• [Request] Can you copy the data below character for character, leaving the pictures out?

• [Records shown]
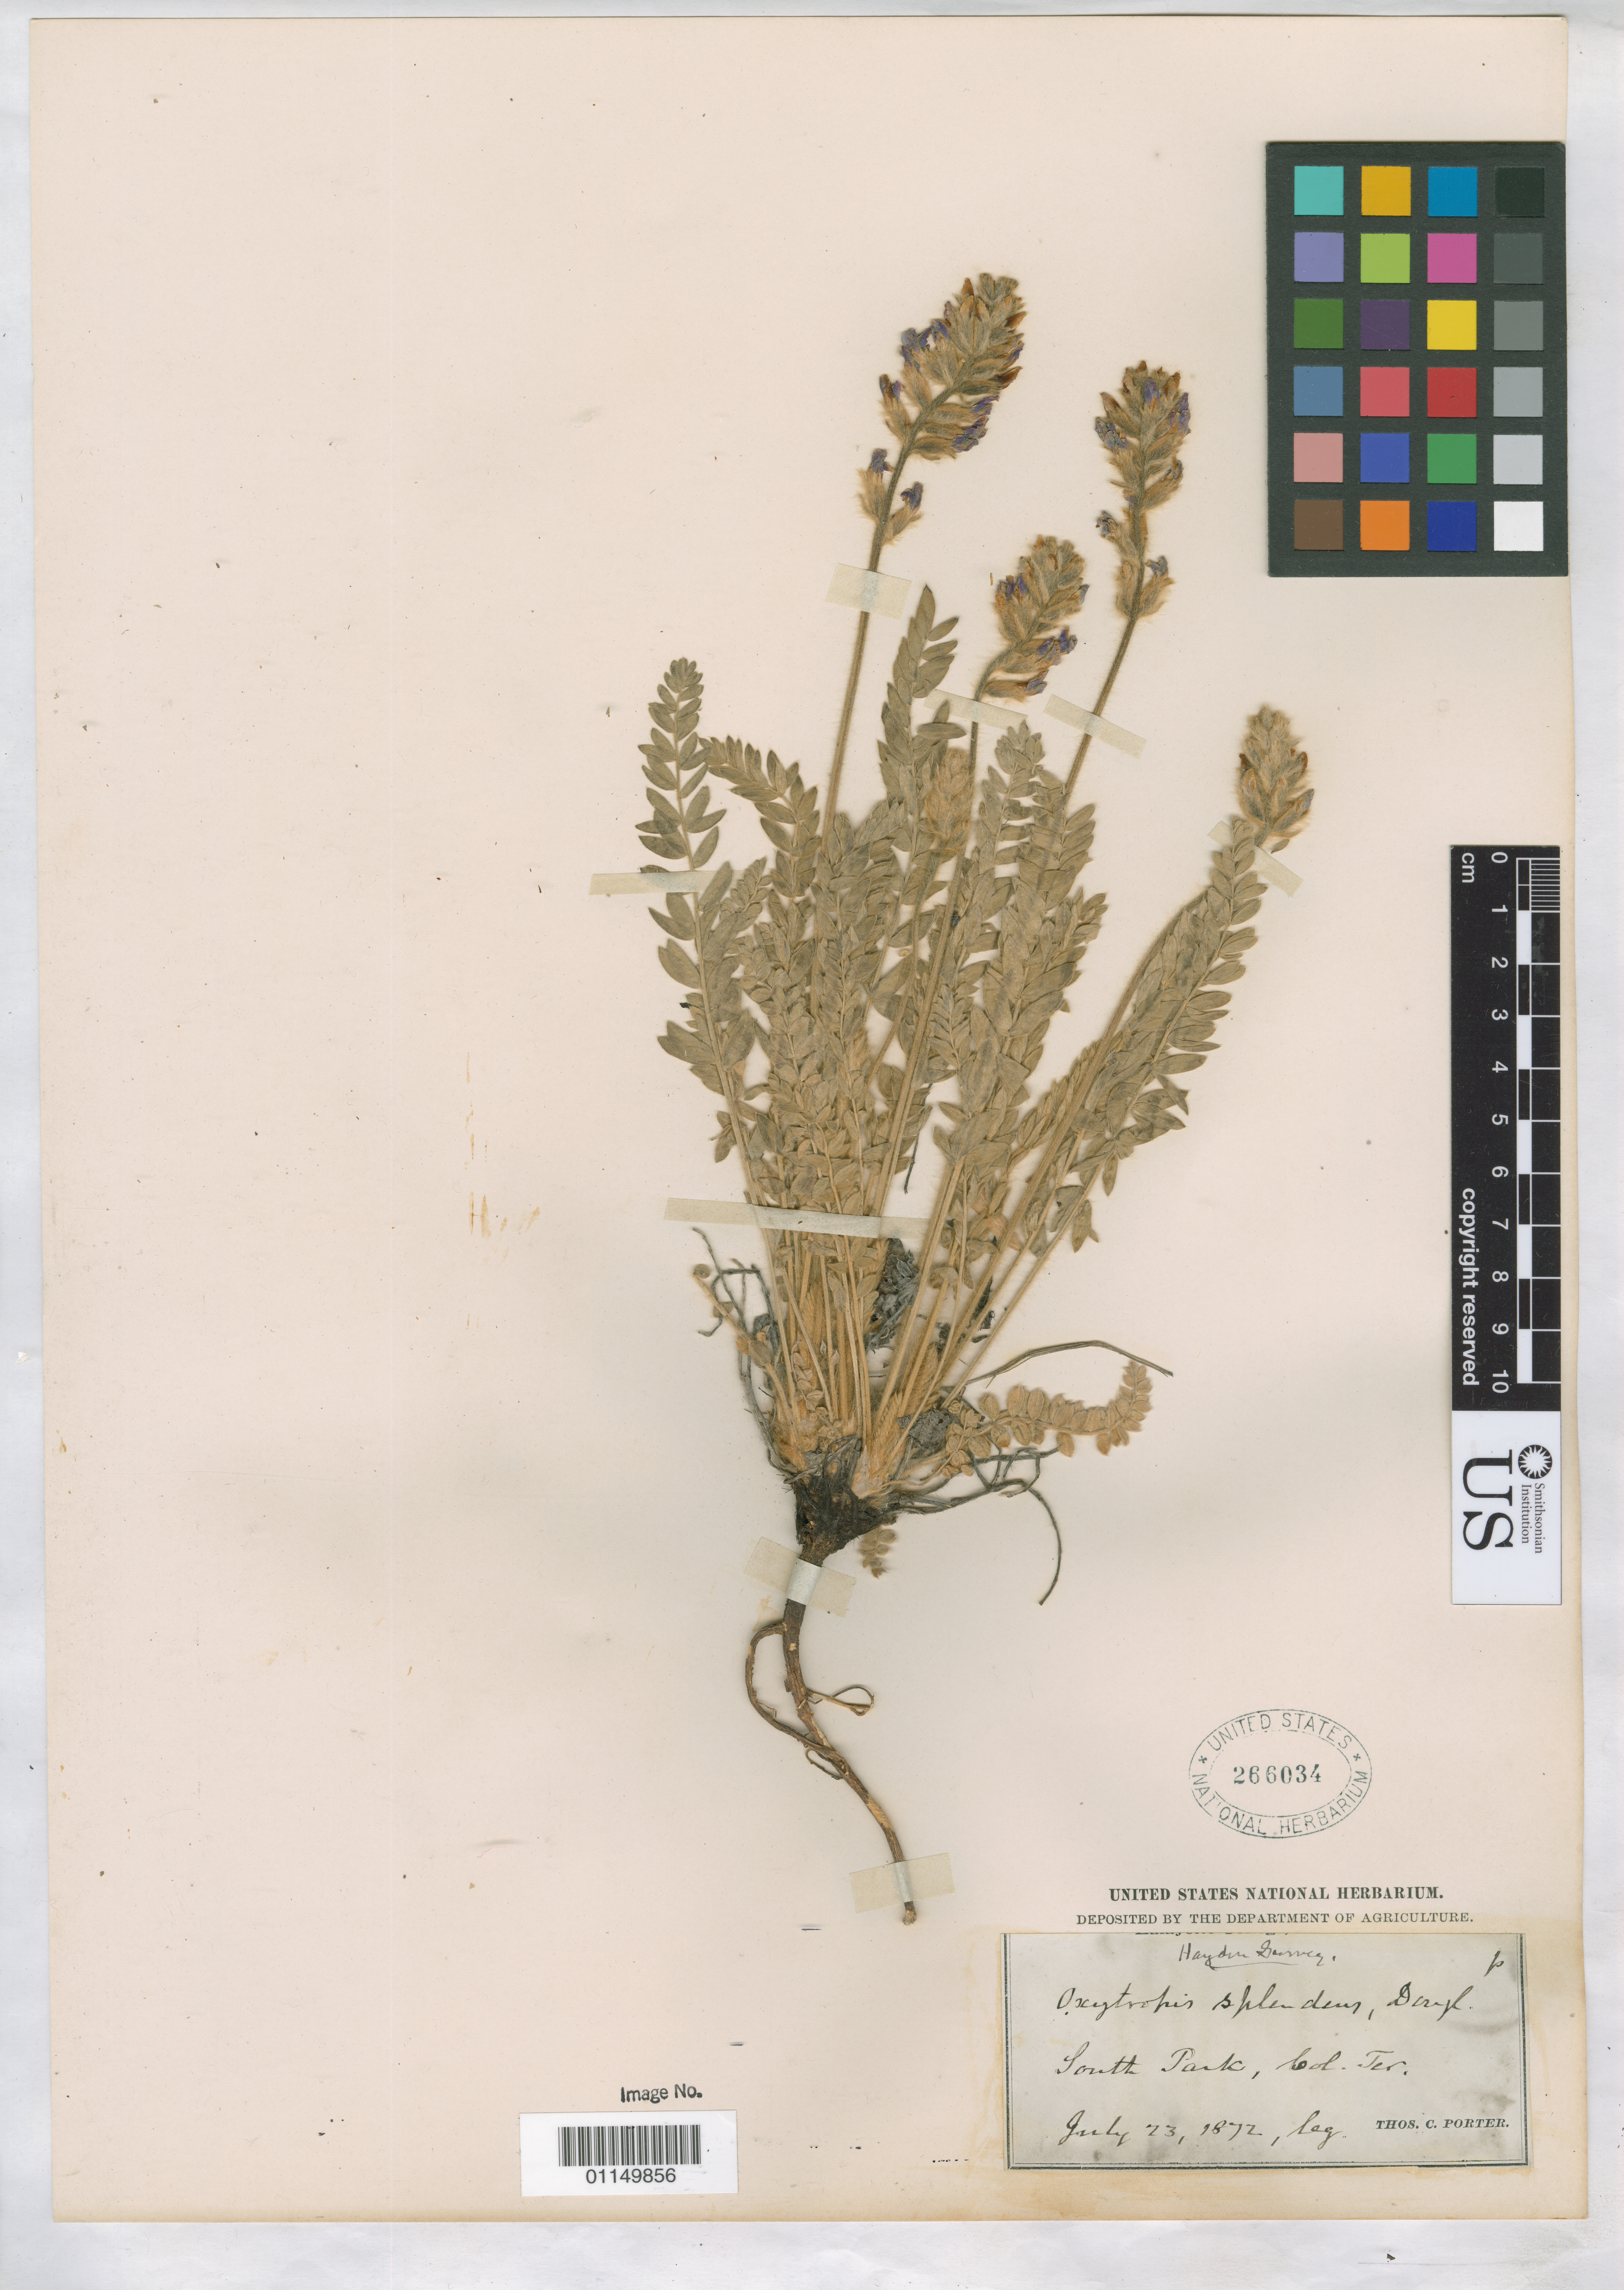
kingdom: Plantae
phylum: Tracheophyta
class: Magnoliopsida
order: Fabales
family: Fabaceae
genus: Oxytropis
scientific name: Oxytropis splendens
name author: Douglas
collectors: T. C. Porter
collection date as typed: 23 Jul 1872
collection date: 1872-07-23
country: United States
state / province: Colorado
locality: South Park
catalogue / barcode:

• [Solution to the exercise]
kingdom: Plantae
phylum: Tracheophyta
class: Magnoliopsida
order: Fabales
family: Fabaceae
genus: Oxytropis
scientific name: Oxytropis splendens
name author: Douglas
collectors: T. C. Porter
collection date as typed: 23 Jul 1872
collection date: 1872-07-23
country: United States
state / province: Colorado
locality: South Park
catalogue / barcode:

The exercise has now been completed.